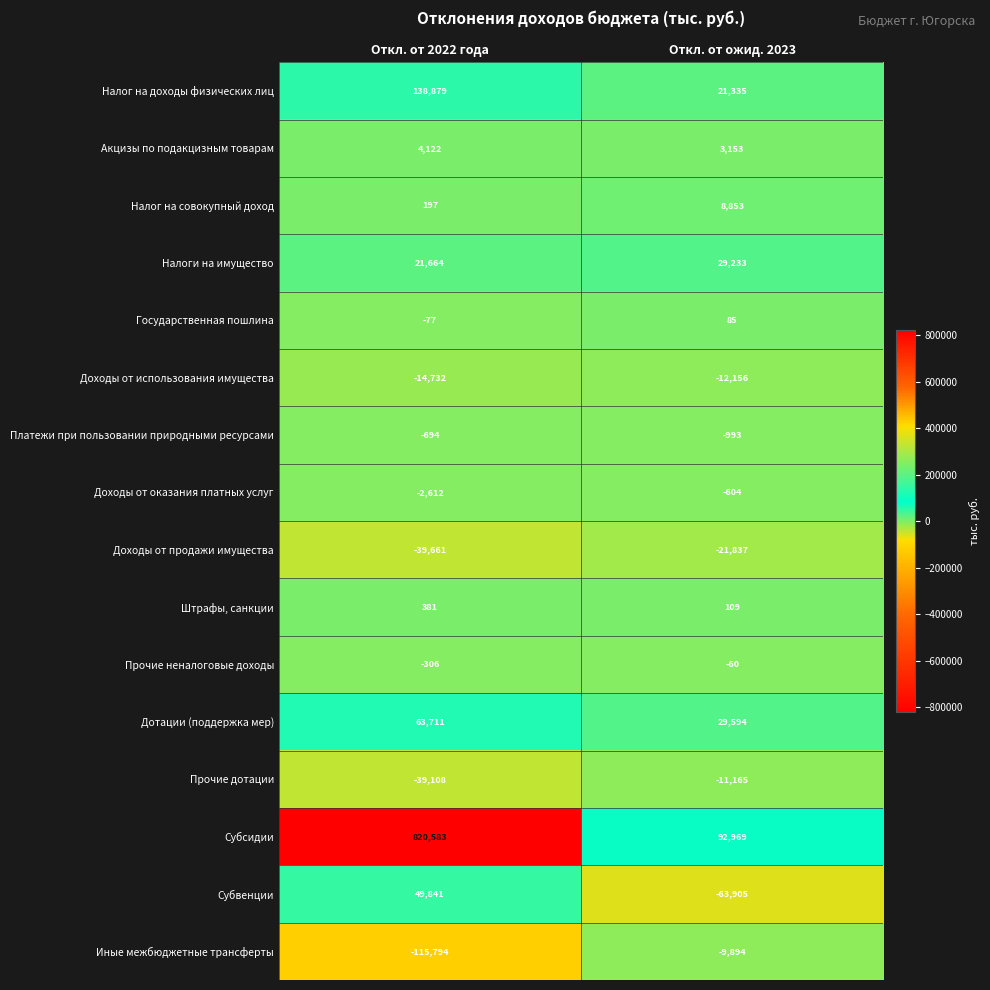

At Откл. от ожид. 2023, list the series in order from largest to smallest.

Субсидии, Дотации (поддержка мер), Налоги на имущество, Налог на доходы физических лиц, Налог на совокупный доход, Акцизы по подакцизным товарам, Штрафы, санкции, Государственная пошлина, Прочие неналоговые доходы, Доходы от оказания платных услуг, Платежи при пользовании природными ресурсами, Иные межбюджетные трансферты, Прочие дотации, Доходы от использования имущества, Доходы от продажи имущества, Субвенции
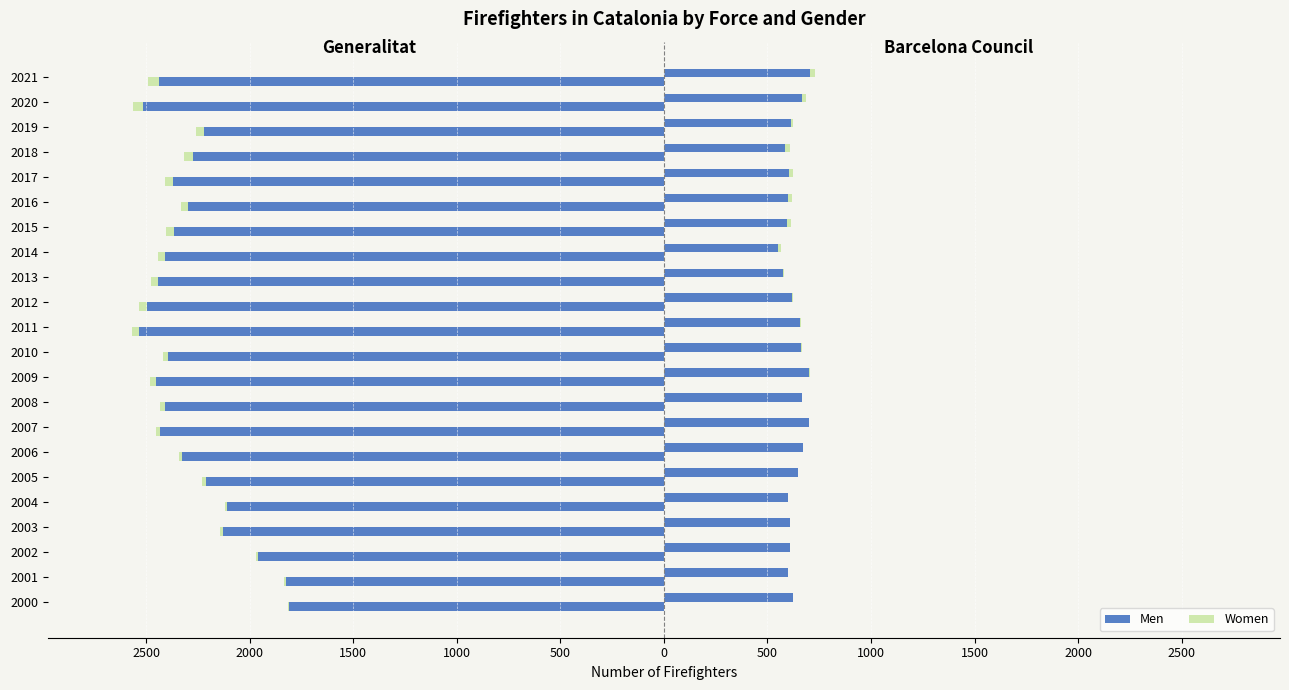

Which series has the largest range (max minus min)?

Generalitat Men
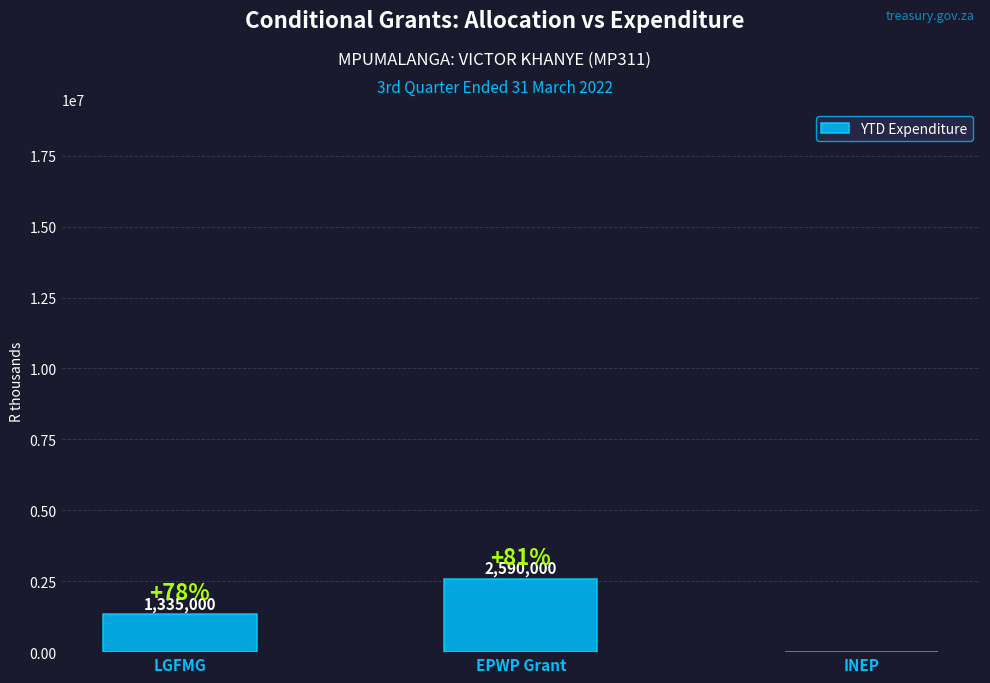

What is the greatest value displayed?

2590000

#### [Условие задачи]
Выберите из листинга каждую строку, в которой встречается слово «series». Регистр букв учитывается.

#### [Результат выполнения]
At Откл. от ожид. 2023, list the series in order from largest to smallest.
Which series has the largest range (max minus min)?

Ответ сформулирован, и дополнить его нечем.